(openPR) München/Yogyakarta, August 2012: Eine atemberaubende Natur, jahrtausendealte Sehenswürdig-keiten und ein koloniales Flair – das macht die Attraktivität der indonesischen Insel Java im Indischen Ozean aus. Die Tempelanlage Borobudur ist eine ihrer bekanntesten Sehenswürdigkeiten. Wie ein gigantisches Raumschiff sieht sie von weitem aus. Mit einer Höhe von 34,5 m und einer Grundfläche von 15.129 m2 ist Borobudur der größte buddhistische Tempel der Welt. Jetzt erhielt die Anlage dafür sogar einen Eintrag ins Guinness Buch der Rekorde. Der Borobudur-Tempel liegt mitten im Dschungel, 42 Kilometer nordwestlich von Yogyakarta und wurde vermutlich zwischen 750 und 850 n. Chr. zu Ehren Buddhas erbaut. Der genaue Zeitpunkt lässt sich allerdings aufgrund fehlender schriftlicher Nachweise nicht bestimmen. Der Tempel in Form einer Stufenpyramide liegt auf einem 30 Meter hohen Hügel: Er hat neun Ebenen. die den Weg des Menschen bis zu seiner Erleuchtung symbolisieren und erinnert von außen an einen gemauerten Hügel. Besucher bekommen auf ihren Wegen durch den Tempel spannende Einblicke in das Leben Buddhas und der javanischen Bevölkerung. 1991 erkannte die UNESCO Borobudur als Weltkulturerbe an.

## [MATERIAL ERKUNDEN]
1 - In welchem Jahr erkannte die UNESCO laut dem Text über Borobudur den Tempel als Weltkulturerbe an?
2 - Stimmen die folgenden Aussagen mit dem Text über Borobudur überein? Antworte jeweils mit Ja oder Nein und zitiere die entscheidenden Worte. (a) Der Tempel liegt 42 Kilometer nordwestlich von Yogyakarta. (b) Der genaue Zeitpunkt des Baus ist durch schriftliche Quellen belegt. (c) Der Tempel ist 34,5 Meter hoch.
3 - Führe den Text über den Borobudur-Tempel nach seinem letzten Satz weiter.

## [INHALT DES DATENSATZES]
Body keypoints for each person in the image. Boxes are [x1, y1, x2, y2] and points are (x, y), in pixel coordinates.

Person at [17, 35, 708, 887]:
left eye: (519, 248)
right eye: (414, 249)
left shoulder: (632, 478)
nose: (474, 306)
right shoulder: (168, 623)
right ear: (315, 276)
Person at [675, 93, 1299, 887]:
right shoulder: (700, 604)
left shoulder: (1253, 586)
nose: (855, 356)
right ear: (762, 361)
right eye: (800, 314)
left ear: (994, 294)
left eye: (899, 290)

---

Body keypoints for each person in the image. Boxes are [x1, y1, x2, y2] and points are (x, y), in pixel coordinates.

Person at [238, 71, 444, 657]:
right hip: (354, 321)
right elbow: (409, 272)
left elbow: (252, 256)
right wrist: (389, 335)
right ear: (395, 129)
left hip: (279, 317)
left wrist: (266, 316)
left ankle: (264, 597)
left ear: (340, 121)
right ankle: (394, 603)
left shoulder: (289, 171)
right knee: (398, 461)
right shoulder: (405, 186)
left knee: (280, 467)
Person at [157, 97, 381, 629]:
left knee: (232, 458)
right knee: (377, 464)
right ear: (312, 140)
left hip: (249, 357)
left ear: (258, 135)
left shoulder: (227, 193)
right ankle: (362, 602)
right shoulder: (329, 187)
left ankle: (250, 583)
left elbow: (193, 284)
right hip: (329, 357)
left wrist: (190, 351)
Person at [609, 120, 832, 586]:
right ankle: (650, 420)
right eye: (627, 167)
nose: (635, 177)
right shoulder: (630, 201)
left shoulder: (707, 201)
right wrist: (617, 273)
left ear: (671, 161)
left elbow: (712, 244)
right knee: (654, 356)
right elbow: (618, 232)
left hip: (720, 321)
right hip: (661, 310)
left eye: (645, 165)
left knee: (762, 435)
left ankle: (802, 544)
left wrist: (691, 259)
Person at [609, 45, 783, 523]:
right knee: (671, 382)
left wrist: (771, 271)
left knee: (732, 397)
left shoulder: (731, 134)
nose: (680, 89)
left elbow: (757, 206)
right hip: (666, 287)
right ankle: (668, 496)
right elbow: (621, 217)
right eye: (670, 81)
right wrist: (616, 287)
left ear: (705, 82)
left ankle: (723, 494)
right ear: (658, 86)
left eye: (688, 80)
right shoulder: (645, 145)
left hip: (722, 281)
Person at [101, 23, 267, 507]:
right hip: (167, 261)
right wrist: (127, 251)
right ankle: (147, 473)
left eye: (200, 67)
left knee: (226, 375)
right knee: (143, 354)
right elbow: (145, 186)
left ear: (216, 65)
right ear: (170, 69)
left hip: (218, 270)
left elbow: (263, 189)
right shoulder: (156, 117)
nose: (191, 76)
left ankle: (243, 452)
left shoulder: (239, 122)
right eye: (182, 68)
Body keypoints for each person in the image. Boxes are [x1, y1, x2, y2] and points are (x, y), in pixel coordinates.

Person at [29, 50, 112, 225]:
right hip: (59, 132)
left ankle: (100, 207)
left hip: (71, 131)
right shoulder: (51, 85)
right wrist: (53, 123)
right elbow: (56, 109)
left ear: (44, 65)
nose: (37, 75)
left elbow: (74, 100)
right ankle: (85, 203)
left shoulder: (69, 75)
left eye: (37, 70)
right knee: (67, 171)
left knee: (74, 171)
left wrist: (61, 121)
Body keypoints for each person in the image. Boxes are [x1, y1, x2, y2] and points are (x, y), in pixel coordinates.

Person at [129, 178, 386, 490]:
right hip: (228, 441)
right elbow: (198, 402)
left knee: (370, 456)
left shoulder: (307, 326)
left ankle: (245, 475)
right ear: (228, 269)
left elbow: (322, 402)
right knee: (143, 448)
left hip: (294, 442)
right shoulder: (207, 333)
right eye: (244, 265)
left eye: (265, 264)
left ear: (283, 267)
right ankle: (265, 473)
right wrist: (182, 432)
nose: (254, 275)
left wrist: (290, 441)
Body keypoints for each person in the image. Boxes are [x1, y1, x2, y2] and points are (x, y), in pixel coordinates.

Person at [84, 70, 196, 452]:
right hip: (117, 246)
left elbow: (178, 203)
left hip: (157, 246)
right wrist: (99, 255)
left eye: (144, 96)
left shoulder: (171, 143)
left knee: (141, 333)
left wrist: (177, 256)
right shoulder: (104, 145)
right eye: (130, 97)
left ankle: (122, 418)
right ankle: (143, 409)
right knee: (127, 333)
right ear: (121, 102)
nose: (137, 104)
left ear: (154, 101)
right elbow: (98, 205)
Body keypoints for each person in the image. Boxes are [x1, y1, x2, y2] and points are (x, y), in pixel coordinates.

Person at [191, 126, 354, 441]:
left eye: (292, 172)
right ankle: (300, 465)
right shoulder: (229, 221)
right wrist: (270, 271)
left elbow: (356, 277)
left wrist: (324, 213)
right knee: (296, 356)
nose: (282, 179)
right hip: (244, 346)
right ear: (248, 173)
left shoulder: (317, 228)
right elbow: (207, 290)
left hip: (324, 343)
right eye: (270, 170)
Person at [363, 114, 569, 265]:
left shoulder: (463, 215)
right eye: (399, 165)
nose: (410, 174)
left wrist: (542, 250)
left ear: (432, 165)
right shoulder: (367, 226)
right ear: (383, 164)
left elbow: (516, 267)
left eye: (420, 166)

## [GEGEBENE ANTWORTEN]
1 - 1991

2 -
(a) Ja: „42 Kilometer nordwestlich von Yogyakarta“
(b) Nein: „Der genaue Zeitpunkt lässt sich allerdings aufgrund fehlender schriftlicher Nachweise nicht bestimmen.“
(c) Ja: „Mit einer Höhe von 34,5 m“

3 -
Schönster Sonnenaufgang
Ein Besuch vor Sonnenaufgang, ist besonders lohnend. Laut CNN Travel genießen Besucher auf der Spitze des Tempels den schönsten Sonnenaufgang der Welt. Von dort hat man eine wunderbare Sicht auf die atemberaubende Umgebung. Der einzigartige Sonnenaufgang hinter der Vulkankette von Merapi, Merbabu und Sumbing färbt den Himmel in alle nur erdenklichen Farben.